The motion was docketed twice. Compare ECF Nos. 68 and 69. I strike the later filing as duplicative (ECF No. 69) and only issue a decision on ECF No. 68.
I. Legal Standard
Motions for reconsideration offer “an extraordinary remedy, to be used sparingly in the interests of finality and conservation of judicial resources.” Carroll v. Nakatani, 342 F.3d 934, 945 (9th Cir. 2003) (citation and internal quotation marks omitted). “Indeed, ‘a motion for reconsideration should not be granted, absent highly unusual circumstances, unless the district court is presented with newly discovered evidence, committed clear error, or if there is an intervening change in the controlling law.'” Id. (quoting Kona Enters., Inc. v. Estate of Bishop, 229 F.3d 877, 883 (9th Cir. 2000)). A motion to reconsider must provide a court with valid grounds for reconsideration. Valid grounds include showing some valid reason why the court should reconsider its prior decision and setting forth facts or law of a strongly convincing nature to persuade the court to reverse its prior decision. See Frasure v. United States, 256 F.Supp.2d 1180, 1183 (D. Nev. 2003) (citing All Haw. Tours Corp. v. Polynesian Cultural Ctr., 116 F.R.D. 645, 648-49 (D. Haw. 1987), rev'd on other grounds, 855 F.2d 860 (9th Cir. 1988)). This district's local rules regarding civil cases require that any motion for reconsideration “must state with particularity the points of law or fact that the court has overlooked or misunderstood. Changes in legal or factual circumstances that may entitle the movant to relief also must be stated with particularity.” LR 59-1(a).
II. Discussion
Seely seeks relief from my order dismissing Gomez, asserting that in February 2002, he moved to serve the defendants but “never received ‘any summons' or answer from this court.” ECF No. 68 at 3. However, the record belies that assertion. By order issued on March 23, 2022, Magistrate Judge Cam Ferenbach granted Seely's motion and extended the time to effectuate service on defendants to June 1, 2022. ECF No. 36. Moreover, the docket reflects that the Clerk issued the summons and emailed them to United States Marshal for service; and the “order and USM-285 form/instructions [were] mailed to P[laintiff.]” Id. On May 23, 2022, Seely filed the executed summons. ECF No. 40. In response, Gomez filed a motion to dismiss arguing that he was not properly served with the summons and second amended complaint because they were left with a non-party at his workplace. ECF No. 44. I elected to quash the service of process upon Gomez and ordered Seely to effectuate service in compliance with the Federal Rules of Civil Procedure within 30 days. ECF No. 64. Now, Seely also argues that he never received my March 2023 order. ECF No. 68 at 4. It is a plaintiff's duty to diligently monitor his case. While Seely updated his address with the court on February 28, 2022 (ECF No. 35), the docket does not reflect a single piece of mail for Seely that was returned as undeliverable. Absent record evidence to the contrary, I conclude that Seely was properly served with the March 2023 order. See Watt v. Roth, 2008 WL 4712387, at *1 (N.D. Cal. Oct. 22, 2008) (a pro se plaintiff who does not receive notices via e-mail was properly noticed by the Clerk via the United States Postal Service).
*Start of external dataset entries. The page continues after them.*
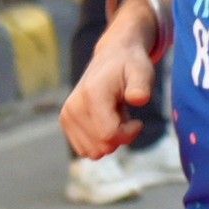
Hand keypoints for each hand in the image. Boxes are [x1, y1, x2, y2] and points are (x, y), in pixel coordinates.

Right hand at [61, 7, 159, 158]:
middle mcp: (74, 107)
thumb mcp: (143, 71)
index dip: (129, 133)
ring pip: (93, 152)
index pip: (109, 134)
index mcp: (92, 95)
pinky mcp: (66, 122)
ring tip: (114, 116)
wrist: (111, 56)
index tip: (138, 122)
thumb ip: (142, 86)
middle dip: (120, 137)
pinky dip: (99, 140)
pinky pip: (85, 149)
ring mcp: (67, 116)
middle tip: (124, 115)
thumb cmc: (130, 66)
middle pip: (102, 146)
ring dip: (109, 139)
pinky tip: (105, 121)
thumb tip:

I am not persuaded by Seely's arguments. He does not state with particularity the points of law or fact that I overlooked or misunderstood in my order. Furthermore, Seely's motion fails to present any of the “highly unusual circumstances” that would warrant reconsideration of my prior decision. Thus, I deny his motion for reconsideration.
III. Conclusion
IT IS THEREFORE ORDERED that Seely's motion for reconsideration [ECF No. 68] is DENIED.
IT IS FURTHER ORDERED that the duplicative filing at [ECF No. 69] is STRICKEN.